Up to and including the line with "hfov_deg: 14.6", return every line from the start of the entries below exactly.
Start of DATA PROVIDED
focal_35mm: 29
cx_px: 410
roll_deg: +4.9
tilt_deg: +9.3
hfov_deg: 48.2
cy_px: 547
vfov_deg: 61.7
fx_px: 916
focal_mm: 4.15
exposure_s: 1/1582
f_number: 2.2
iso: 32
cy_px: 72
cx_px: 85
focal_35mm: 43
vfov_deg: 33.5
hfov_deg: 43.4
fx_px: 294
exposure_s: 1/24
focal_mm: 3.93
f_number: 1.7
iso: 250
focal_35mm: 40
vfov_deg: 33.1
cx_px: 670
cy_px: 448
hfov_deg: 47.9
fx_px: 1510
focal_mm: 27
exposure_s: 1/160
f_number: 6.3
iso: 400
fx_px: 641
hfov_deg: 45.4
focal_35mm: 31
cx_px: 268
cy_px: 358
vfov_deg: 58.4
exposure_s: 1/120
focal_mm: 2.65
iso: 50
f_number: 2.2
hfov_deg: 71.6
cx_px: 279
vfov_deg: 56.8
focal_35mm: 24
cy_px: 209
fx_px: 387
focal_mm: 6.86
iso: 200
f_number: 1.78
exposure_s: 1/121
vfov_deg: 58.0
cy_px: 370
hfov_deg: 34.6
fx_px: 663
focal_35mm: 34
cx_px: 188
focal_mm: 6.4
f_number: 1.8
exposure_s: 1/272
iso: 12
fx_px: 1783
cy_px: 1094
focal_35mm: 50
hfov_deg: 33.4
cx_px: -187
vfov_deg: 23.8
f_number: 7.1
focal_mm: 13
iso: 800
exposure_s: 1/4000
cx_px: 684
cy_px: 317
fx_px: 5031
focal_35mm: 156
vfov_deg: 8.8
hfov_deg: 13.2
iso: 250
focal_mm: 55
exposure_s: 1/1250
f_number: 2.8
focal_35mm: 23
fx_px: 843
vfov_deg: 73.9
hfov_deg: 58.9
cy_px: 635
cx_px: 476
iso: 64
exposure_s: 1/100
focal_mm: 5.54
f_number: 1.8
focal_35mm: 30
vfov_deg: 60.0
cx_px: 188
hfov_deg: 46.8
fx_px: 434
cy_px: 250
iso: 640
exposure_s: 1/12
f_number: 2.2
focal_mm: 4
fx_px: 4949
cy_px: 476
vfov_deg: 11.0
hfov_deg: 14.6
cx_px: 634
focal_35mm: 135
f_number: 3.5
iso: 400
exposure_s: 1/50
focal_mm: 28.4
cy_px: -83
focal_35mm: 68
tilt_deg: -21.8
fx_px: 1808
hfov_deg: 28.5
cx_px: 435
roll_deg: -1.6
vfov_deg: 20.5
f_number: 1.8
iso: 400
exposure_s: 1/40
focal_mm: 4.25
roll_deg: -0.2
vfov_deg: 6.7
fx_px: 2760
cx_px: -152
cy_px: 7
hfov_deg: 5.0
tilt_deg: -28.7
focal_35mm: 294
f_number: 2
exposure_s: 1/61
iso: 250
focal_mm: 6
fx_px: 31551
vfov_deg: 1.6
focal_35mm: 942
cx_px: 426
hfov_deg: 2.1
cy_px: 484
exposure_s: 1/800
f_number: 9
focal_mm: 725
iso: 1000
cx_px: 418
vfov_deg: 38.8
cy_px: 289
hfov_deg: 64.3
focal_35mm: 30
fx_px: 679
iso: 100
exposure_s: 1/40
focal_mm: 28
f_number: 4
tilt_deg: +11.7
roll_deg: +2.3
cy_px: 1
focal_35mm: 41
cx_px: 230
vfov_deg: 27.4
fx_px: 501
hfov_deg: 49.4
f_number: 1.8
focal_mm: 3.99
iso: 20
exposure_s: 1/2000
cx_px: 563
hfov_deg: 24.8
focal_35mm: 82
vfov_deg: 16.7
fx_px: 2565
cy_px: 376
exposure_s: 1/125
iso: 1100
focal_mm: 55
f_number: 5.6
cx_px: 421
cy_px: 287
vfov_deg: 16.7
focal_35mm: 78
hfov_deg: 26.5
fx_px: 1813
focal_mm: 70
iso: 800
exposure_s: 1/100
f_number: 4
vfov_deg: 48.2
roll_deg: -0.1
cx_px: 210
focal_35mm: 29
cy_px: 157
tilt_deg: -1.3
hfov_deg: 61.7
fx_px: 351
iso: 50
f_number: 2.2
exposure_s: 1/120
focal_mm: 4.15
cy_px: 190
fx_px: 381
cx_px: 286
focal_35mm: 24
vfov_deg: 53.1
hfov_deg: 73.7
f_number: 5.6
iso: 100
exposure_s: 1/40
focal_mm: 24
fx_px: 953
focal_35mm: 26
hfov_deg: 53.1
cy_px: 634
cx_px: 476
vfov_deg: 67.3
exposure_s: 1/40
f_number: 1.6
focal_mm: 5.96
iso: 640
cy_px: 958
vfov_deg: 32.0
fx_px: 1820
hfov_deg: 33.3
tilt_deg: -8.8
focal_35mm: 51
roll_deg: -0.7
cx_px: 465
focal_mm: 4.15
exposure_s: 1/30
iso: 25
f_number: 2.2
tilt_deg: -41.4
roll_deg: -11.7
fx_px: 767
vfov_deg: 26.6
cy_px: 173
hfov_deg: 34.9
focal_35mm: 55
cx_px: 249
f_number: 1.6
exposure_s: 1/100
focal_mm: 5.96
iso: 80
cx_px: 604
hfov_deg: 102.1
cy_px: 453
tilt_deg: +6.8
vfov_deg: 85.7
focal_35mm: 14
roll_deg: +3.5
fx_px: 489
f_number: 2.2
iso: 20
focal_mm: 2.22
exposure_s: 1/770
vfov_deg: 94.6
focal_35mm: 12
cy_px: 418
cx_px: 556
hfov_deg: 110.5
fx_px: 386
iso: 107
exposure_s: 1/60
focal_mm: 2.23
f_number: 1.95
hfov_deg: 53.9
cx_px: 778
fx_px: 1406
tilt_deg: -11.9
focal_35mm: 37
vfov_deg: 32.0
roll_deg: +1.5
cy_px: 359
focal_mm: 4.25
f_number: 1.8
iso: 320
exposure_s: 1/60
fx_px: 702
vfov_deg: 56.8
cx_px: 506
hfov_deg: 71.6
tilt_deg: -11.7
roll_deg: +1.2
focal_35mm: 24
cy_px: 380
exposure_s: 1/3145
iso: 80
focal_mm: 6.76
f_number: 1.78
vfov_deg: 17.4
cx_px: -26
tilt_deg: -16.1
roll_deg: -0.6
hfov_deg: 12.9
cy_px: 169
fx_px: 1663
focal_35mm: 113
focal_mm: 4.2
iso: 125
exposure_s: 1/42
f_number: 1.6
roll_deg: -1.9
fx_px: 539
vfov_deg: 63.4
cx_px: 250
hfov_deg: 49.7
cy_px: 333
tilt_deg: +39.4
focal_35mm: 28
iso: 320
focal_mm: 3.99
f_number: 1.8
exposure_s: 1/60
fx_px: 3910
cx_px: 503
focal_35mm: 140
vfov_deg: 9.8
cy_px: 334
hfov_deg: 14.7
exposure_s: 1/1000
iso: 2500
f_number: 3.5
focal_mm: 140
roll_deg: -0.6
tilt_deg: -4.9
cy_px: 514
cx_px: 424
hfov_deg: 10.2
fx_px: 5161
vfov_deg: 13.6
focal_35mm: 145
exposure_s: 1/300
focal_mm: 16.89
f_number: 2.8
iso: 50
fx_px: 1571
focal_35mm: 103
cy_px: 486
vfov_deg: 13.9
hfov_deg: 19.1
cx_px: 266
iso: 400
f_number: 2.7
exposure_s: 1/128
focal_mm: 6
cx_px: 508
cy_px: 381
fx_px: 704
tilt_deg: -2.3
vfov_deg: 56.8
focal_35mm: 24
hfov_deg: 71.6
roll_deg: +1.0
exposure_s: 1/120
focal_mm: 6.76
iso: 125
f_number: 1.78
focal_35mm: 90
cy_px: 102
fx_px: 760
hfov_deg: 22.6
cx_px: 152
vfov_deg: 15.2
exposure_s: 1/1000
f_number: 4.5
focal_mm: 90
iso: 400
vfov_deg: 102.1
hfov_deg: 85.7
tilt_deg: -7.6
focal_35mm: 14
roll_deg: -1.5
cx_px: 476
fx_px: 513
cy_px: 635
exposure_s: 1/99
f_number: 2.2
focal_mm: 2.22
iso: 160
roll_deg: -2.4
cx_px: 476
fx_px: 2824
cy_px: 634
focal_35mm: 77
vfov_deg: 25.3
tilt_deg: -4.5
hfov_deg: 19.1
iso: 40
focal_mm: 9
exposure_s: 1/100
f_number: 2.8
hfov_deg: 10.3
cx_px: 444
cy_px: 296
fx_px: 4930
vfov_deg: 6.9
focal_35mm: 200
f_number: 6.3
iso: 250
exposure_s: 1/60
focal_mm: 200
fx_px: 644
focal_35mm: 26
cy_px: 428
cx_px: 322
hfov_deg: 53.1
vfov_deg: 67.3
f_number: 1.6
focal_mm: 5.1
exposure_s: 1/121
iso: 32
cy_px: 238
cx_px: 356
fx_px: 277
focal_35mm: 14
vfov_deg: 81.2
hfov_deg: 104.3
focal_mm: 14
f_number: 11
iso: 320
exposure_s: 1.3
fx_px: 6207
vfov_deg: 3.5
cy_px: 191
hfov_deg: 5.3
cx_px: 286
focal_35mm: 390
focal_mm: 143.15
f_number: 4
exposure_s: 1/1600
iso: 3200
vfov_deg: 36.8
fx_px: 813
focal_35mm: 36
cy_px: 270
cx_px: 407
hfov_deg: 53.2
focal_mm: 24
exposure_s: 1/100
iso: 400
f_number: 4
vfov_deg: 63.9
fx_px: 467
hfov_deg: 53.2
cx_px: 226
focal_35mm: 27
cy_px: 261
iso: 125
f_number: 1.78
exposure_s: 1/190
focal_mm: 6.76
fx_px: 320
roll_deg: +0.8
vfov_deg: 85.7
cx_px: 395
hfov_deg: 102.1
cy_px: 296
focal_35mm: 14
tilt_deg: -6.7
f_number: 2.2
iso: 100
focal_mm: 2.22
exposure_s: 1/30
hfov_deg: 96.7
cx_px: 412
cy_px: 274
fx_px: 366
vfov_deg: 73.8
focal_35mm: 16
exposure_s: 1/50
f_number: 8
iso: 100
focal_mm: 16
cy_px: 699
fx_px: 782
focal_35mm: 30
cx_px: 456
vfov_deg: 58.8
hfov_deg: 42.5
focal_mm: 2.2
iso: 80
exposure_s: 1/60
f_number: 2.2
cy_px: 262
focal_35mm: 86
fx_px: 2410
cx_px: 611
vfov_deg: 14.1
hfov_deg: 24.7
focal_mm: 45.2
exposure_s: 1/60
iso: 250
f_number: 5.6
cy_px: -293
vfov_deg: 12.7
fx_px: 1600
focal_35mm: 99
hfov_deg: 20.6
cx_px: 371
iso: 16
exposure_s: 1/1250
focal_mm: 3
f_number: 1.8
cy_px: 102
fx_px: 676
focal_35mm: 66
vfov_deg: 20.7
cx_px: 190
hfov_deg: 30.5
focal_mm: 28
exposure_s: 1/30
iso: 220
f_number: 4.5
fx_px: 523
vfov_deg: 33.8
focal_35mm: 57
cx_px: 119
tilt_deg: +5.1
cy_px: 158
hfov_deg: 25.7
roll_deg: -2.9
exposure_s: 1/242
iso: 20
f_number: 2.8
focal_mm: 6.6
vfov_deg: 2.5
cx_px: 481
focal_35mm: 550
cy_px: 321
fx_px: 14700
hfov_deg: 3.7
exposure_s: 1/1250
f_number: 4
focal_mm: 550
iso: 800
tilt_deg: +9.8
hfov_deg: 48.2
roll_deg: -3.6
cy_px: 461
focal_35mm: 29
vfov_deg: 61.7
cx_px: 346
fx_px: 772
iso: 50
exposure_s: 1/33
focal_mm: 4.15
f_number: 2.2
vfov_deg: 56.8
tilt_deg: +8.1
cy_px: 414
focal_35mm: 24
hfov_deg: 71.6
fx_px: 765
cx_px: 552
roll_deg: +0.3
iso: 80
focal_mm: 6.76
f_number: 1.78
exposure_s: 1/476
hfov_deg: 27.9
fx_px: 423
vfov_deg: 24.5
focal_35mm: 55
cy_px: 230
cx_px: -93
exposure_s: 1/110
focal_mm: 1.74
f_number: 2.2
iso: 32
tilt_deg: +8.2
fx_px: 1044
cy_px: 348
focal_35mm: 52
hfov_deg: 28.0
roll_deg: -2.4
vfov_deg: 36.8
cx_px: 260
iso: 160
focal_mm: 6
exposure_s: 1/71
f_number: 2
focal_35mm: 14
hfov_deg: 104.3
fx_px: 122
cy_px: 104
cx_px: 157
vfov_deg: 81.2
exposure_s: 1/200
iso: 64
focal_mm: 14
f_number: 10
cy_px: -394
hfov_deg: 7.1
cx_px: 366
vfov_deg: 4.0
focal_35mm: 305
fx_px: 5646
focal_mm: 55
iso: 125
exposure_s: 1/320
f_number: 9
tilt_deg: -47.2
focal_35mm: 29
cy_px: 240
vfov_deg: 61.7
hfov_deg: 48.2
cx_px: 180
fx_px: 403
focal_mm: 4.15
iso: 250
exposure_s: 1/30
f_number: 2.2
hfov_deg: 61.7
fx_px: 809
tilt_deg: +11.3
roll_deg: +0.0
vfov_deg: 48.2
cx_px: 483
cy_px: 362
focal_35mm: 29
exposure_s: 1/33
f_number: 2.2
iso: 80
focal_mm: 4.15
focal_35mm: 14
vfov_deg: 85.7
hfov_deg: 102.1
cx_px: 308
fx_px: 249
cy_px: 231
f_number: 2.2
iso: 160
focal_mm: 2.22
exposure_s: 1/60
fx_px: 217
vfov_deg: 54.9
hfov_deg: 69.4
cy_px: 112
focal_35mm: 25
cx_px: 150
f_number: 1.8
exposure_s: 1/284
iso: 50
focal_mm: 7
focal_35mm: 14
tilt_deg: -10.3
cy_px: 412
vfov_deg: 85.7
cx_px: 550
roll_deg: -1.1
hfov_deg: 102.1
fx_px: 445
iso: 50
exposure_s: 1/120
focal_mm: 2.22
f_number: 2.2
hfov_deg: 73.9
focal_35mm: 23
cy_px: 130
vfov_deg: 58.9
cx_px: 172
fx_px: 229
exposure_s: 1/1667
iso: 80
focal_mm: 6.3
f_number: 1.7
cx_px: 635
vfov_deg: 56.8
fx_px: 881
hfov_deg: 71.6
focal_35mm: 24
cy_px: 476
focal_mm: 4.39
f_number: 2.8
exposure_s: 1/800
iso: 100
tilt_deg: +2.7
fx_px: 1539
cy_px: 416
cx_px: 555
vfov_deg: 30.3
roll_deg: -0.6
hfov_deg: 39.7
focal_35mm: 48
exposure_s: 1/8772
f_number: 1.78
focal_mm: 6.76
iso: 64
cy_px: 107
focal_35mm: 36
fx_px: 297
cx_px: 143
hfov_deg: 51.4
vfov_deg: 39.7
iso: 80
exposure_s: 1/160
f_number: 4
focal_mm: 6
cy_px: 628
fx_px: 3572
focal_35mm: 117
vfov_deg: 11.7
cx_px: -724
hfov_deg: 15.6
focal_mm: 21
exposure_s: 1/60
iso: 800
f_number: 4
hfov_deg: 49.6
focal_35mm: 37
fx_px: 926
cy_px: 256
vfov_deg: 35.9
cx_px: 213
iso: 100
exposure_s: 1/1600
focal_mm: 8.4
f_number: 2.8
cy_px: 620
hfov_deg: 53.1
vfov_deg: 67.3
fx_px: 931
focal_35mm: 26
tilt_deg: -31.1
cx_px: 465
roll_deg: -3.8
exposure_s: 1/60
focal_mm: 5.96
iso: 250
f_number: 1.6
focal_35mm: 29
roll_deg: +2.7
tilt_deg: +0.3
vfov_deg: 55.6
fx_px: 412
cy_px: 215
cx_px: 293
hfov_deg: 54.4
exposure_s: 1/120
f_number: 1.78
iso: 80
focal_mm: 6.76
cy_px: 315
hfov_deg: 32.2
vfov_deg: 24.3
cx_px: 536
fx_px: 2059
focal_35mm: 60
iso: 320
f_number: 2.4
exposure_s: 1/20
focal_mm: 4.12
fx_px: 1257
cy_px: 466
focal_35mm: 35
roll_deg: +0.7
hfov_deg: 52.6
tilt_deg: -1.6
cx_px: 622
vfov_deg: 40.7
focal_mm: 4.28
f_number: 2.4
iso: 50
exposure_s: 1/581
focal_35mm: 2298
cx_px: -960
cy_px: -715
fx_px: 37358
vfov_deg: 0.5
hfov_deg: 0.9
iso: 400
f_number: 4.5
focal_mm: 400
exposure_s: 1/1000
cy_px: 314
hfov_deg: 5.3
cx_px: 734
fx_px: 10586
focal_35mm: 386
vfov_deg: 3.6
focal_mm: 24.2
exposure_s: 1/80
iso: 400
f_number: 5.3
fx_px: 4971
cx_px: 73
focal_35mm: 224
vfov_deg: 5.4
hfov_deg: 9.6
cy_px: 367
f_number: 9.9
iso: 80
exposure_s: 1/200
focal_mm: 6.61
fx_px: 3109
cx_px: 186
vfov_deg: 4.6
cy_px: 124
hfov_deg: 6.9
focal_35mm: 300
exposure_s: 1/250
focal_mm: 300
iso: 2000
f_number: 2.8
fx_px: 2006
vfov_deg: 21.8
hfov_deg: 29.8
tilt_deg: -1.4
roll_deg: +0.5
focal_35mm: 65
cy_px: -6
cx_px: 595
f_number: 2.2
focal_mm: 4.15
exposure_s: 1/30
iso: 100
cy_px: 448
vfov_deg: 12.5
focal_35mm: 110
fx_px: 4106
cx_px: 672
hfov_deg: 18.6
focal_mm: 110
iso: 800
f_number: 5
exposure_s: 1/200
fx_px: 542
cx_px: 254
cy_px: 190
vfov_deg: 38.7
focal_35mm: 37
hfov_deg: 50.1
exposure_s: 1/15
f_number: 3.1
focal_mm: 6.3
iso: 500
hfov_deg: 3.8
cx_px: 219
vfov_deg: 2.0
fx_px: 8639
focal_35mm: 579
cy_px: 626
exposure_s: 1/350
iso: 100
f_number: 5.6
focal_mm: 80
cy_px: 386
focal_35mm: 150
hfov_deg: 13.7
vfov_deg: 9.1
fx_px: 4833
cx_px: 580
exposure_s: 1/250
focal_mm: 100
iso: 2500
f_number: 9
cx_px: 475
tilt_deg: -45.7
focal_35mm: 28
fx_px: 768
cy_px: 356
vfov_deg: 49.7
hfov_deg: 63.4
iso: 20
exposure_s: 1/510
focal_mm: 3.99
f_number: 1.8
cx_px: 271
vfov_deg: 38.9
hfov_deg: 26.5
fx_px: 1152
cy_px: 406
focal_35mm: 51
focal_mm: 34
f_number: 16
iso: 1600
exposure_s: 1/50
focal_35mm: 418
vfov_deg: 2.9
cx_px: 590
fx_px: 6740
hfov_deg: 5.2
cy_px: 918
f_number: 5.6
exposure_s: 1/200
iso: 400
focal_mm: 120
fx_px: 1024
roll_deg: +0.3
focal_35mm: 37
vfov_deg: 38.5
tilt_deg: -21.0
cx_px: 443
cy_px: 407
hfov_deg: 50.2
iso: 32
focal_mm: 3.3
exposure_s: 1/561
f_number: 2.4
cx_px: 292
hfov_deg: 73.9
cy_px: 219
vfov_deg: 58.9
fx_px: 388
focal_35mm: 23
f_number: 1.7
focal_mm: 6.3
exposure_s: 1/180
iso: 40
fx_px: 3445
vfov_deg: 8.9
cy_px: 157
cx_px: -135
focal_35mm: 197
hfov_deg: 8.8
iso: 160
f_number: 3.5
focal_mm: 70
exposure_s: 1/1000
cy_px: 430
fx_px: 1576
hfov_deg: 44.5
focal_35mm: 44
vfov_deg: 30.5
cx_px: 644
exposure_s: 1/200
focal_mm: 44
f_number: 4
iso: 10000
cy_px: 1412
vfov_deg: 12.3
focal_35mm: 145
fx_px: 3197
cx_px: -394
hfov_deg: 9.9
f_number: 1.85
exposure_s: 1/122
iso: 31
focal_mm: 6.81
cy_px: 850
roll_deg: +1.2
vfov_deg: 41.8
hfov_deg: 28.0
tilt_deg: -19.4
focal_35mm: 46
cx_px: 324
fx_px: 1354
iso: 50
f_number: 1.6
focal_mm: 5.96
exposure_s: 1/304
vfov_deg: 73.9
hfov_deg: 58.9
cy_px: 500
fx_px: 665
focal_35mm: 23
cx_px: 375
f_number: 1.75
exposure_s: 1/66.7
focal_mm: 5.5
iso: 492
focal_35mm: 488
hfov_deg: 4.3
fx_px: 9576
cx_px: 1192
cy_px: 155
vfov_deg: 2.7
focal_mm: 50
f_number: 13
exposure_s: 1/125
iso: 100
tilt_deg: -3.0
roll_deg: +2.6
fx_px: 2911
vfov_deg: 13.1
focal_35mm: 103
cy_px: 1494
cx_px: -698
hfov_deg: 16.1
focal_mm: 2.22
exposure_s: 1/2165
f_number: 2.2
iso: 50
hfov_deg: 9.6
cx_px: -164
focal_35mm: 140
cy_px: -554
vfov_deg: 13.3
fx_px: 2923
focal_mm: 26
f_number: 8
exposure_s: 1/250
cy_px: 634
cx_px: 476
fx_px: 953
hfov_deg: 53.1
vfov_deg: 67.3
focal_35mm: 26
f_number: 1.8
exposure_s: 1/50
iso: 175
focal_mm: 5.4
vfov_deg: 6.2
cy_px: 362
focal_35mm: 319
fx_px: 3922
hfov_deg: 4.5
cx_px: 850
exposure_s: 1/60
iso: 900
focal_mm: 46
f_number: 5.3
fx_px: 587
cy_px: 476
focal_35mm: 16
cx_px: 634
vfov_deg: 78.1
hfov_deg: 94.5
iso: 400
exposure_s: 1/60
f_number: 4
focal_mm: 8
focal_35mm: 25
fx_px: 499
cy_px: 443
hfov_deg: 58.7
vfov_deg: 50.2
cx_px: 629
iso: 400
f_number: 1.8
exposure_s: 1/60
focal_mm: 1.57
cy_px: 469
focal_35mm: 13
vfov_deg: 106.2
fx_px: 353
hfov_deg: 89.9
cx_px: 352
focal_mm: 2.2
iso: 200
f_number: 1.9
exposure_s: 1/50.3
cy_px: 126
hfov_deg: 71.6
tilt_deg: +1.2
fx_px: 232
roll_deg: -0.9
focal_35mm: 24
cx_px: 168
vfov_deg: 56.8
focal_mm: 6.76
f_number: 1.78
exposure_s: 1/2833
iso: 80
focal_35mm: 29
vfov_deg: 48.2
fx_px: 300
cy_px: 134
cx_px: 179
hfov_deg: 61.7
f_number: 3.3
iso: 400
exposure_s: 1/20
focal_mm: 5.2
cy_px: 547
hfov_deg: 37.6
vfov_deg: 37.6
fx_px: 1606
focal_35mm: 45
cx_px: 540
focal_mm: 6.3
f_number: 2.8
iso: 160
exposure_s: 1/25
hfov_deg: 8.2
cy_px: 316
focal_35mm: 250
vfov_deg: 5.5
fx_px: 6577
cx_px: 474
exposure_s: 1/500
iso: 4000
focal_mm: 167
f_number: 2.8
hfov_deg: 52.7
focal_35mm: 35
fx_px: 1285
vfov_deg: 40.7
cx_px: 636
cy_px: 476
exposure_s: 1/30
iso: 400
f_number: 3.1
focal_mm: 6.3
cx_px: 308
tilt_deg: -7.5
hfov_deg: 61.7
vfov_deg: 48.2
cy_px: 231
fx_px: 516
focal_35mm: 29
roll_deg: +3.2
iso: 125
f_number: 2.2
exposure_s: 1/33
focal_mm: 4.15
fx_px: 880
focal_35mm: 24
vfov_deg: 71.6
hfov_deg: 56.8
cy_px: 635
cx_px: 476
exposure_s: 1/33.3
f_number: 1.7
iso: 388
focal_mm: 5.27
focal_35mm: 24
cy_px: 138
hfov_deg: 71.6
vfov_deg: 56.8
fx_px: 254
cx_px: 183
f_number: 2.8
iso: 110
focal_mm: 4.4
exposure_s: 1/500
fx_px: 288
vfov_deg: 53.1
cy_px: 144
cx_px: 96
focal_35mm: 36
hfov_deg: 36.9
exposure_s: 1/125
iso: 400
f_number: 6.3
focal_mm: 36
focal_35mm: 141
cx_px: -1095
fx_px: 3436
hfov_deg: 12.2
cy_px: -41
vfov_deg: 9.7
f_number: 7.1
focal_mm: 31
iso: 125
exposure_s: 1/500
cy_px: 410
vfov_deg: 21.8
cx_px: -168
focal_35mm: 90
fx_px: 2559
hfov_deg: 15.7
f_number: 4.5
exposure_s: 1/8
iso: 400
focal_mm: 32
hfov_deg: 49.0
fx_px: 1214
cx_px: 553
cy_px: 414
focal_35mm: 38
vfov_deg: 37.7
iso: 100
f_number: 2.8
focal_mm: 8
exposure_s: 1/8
End of DATA PROVIDED
### EXERCISE RESPONSE
focal_35mm: 29
cx_px: 410
roll_deg: +4.9
tilt_deg: +9.3
hfov_deg: 48.2
cy_px: 547
vfov_deg: 61.7
fx_px: 916
focal_mm: 4.15
exposure_s: 1/1582
f_number: 2.2
iso: 32
cy_px: 72
cx_px: 85
focal_35mm: 43
vfov_deg: 33.5
hfov_deg: 43.4
fx_px: 294
exposure_s: 1/24
focal_mm: 3.93
f_number: 1.7
iso: 250
focal_35mm: 40
vfov_deg: 33.1
cx_px: 670
cy_px: 448
hfov_deg: 47.9
fx_px: 1510
focal_mm: 27
exposure_s: 1/160
f_number: 6.3
iso: 400
fx_px: 641
hfov_deg: 45.4
focal_35mm: 31
cx_px: 268
cy_px: 358
vfov_deg: 58.4
exposure_s: 1/120
focal_mm: 2.65
iso: 50
f_number: 2.2
hfov_deg: 71.6
cx_px: 279
vfov_deg: 56.8
focal_35mm: 24
cy_px: 209
fx_px: 387
focal_mm: 6.86
iso: 200
f_number: 1.78
exposure_s: 1/121
vfov_deg: 58.0
cy_px: 370
hfov_deg: 34.6
fx_px: 663
focal_35mm: 34
cx_px: 188
focal_mm: 6.4
f_number: 1.8
exposure_s: 1/272
iso: 12
fx_px: 1783
cy_px: 1094
focal_35mm: 50
hfov_deg: 33.4
cx_px: -187
vfov_deg: 23.8
f_number: 7.1
focal_mm: 13
iso: 800
exposure_s: 1/4000
cx_px: 684
cy_px: 317
fx_px: 5031
focal_35mm: 156
vfov_deg: 8.8
hfov_deg: 13.2
iso: 250
focal_mm: 55
exposure_s: 1/1250
f_number: 2.8
focal_35mm: 23
fx_px: 843
vfov_deg: 73.9
hfov_deg: 58.9
cy_px: 635
cx_px: 476
iso: 64
exposure_s: 1/100
focal_mm: 5.54
f_number: 1.8
focal_35mm: 30
vfov_deg: 60.0
cx_px: 188
hfov_deg: 46.8
fx_px: 434
cy_px: 250
iso: 640
exposure_s: 1/12
f_number: 2.2
focal_mm: 4
fx_px: 4949
cy_px: 476
vfov_deg: 11.0
hfov_deg: 14.6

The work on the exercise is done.